Es extraña la atracción que nos provoca el agua cuando la observamos desde lo alto del acantilado. En el espejo abierto del horizonte vemos reflejados los rostros de todos aquellos que intentaron ir más allá. Más allá del azar en el que se resumía su desconocimiento y el nuestro, su curiosidad excesiva, demasiado potente como para negarse a indagar. ¿Qué hay detrás de las olas? ¿Cómo navegar y hacia dónde? La tierra siempre se asomó al océano con ademán inquieto, preguntándose por aquellos que partieron para no volver jamás. Nos ata a la isla el ancla de la certeza, la verdad cultivada en tierra firme, la sabiduría del alquimista que ideó la matemática. Pero en la oscuridad de la noche, al sonido de las olas que rompen sobre las rocas, nos preguntamos por la ubicuidad y la incerteza, por el sabor a sal del misterio que se esconde en el regazo de las sirenas, por la extraña sensación de que hay algo oculto tras la precisión con la que resolvemos una suma.

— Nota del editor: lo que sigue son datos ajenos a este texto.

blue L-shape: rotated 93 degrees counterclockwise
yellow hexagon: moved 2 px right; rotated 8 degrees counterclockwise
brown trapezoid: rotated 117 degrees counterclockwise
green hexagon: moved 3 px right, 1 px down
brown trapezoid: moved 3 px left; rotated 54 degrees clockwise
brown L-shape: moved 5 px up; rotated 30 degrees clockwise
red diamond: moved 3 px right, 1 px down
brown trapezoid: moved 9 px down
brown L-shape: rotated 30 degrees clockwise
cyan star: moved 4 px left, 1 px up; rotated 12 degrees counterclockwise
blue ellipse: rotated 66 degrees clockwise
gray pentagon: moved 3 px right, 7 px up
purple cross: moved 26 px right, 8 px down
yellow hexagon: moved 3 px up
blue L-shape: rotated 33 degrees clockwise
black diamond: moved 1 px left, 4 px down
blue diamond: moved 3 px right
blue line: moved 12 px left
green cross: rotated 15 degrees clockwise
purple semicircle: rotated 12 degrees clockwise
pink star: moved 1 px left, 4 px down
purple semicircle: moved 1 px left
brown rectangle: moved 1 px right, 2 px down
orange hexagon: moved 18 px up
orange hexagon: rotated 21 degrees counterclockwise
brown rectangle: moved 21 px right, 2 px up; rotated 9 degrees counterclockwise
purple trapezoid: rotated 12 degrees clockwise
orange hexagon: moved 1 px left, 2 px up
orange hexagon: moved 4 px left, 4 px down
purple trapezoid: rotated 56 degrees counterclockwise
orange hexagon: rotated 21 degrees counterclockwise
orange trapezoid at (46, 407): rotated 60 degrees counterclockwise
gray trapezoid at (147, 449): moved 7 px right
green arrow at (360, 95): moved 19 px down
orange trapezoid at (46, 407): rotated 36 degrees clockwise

Volvemos atrás la mirada y regresamos a la cueva cabizbajos. Nos decimos que nada sabremos si no somos capaces de embarcar. Que necesitamos sentir por una vez al menos el empuje feroz del oleaje, la indomable palpitación del océano, la cercanía de la muerte descarnada que se oculta bajo la quilla. Por una vez al menos la vida debería enfrentarse al límite, y siempre el límite está más allá del océano. Si logras traspasarlo, dicen que ya nada será igual en tu mirada, y que ya nada detendrá tus pasos, ni siquiera la quietud del vaivén imperceptible del barco anclado en la rada.
La tierra y el mar trazan nuestras fronteras, dibujan los espacios donde habitar. No busquemos más allá de ellos. No hay más allá. Quizás los límites estén en el interior de nuestras mentes, y los desafíos no sean sino meras especulaciones desplegadas sobe un mapa virtual. Quizás.